Humility was rather ostentatiously cheerful at dinner that day; a sure sign that at heart she was disappointed. She had looked for a bigger congregation. Mrs. Venning, who had been carried downstairs for the meal, saw this and asked few questions. Both the women stole glances at Mr. Raymond when they thought he was not observing them. He at least pretended to observe nothing, but chatted away cheerfully.
“Taffy,” he said, after dinner, “I want you to run up to Tredinnis with a note from me. Maybe I will follow later, but I must go to the village first.”
A footpath led Taffy past the church, and out at length upon a high road, in face of two tall granite pillars with an iron gate between.
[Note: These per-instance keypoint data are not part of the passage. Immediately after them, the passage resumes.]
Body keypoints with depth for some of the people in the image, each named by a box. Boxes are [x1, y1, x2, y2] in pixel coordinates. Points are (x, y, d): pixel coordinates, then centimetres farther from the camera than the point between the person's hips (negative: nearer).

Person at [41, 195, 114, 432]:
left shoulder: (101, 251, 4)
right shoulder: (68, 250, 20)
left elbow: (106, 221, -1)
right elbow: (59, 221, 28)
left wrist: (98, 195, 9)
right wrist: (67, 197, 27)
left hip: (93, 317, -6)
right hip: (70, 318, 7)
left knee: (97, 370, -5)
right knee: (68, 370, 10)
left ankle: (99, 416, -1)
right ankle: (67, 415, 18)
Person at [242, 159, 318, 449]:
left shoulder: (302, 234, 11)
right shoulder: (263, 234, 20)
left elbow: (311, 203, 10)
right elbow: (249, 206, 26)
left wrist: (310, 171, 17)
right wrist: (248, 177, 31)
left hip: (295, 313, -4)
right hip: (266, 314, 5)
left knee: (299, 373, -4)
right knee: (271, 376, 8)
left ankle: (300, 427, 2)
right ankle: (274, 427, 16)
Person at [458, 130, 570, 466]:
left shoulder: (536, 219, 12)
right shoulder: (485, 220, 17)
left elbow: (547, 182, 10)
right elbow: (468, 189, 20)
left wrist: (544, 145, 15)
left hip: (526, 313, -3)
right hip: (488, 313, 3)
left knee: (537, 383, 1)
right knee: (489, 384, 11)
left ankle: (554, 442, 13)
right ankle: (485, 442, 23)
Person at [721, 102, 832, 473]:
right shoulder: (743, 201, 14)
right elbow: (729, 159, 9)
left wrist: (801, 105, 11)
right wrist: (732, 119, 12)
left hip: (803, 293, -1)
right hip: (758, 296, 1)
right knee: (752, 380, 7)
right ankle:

The gate was surmounted with a big iron lantern, and the lantern with a crest—two snakes’ heads intertwined. The gate was shut, but the fence had been broken down on either side, and the gap, through which Taffy passed, was scored with wheel-ruts. He followed these down an ill-kept road bordered with furze-whins, tamarisks, and clumps of bannel broom. By-and-by he came to a ragged plantation of stone pines, backed by a hedge of rhododendrons, behind which the hounds were baying in their kennels. It put him in mind of the “Pilgrim’s Progress.” He heard the stable clock strike three, and caught a glimpse, over the shrubberies, of its cupola and gilt weather-cock. And then a turn of the road brought him under the gloomy northern face of the house, with its broad carriage sweep and sunless portico. Half the windows on this side had been blocked up and painted black, with white streaks down and across to represent framework.
He pulled at an iron bell-chain which dangled by the great door. The bell clanged far within and a dozen dogs took up the note, yelping in full peal. He heard footsteps coming; the door was opened, and the dogs poured out upon him—spaniels, terriers, lurchers, greyhounds, and a big Gordon setter—barking at him, leaping against him, sniffing his calves. Taffy kept them at bay as best he could and waved his letter at a wall-eyed man in a dirty yellow waistcoat, who looked down from the doorstep but did not offer to call them off.
“Any answer?” asked the wall-eyed man.
Taffy could not say. The man took the letter and went to inquire, leaving him alone with the dogs.
It seemed an age before he reappeared, having in the interval slipped a dirty livery coat over his yellow waistcoat. “The Squire says you’re to come in.” Taffy and the dogs poured together into a high, stone-flagged hall; then through a larger hall and a long dark corridor. The footman’s coat, for want of a loop, had been hitched on a peg by its collar, and stuck out behind his neck in the most ludicrous manner; but he shuffled ahead so fast that Taffy, tripping and stumbling among the dogs, had barely time to observe this before a door was flung open and he stood blinking in a large room full of sunlight.